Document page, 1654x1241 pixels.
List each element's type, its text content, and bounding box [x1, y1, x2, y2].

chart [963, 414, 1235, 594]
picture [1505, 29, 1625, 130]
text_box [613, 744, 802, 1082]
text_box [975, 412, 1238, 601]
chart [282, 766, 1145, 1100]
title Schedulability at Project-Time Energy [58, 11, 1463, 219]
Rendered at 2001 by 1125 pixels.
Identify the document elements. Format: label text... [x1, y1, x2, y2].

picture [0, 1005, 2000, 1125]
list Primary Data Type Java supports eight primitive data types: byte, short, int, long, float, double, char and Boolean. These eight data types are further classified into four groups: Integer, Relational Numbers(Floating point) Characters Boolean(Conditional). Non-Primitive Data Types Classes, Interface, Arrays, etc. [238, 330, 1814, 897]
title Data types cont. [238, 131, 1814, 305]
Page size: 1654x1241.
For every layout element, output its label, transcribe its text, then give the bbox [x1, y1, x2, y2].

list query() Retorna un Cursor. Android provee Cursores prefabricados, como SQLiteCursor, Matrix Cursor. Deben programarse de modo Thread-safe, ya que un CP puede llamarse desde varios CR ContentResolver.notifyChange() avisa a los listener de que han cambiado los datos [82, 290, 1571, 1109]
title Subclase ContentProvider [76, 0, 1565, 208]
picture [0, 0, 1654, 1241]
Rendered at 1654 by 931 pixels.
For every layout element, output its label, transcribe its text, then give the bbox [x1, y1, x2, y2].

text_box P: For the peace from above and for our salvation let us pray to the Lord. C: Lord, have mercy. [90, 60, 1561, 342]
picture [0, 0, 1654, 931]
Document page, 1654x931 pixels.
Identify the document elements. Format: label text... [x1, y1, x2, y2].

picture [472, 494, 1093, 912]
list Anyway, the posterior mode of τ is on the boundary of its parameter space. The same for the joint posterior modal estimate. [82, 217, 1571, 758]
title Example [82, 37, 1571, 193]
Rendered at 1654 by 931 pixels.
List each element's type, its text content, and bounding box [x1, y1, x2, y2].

Short task: Render the material between the line containing "Rendered at 2001 by 1125 pixels." and the line containing "title Data types cont. [238, 131, 1814, 305]", inclusive, as a two-column CSV with the headers input and output. Give one row for each input and its output, with each field in quotes and line breaks replaced by spaces.

Response:
input,output
"Rendered at 2001 by 1125 pixels. Identify the document elements. Format: label text... [x1, y1, x2, y2].","picture [0, 1005, 2000, 1125] list Primary Data Type Java supports eight primitive data types: byte, short, int, long, float, double, char and Boolean. These eight data types are further classified into four groups: Integer, Relational Numbers(Floating point) Characters Boolean(Conditional). Non-Primitive Data Types Classes, Interface, Arrays, etc. [238, 330, 1814, 897] title Data types cont. [238, 131, 1814, 305]"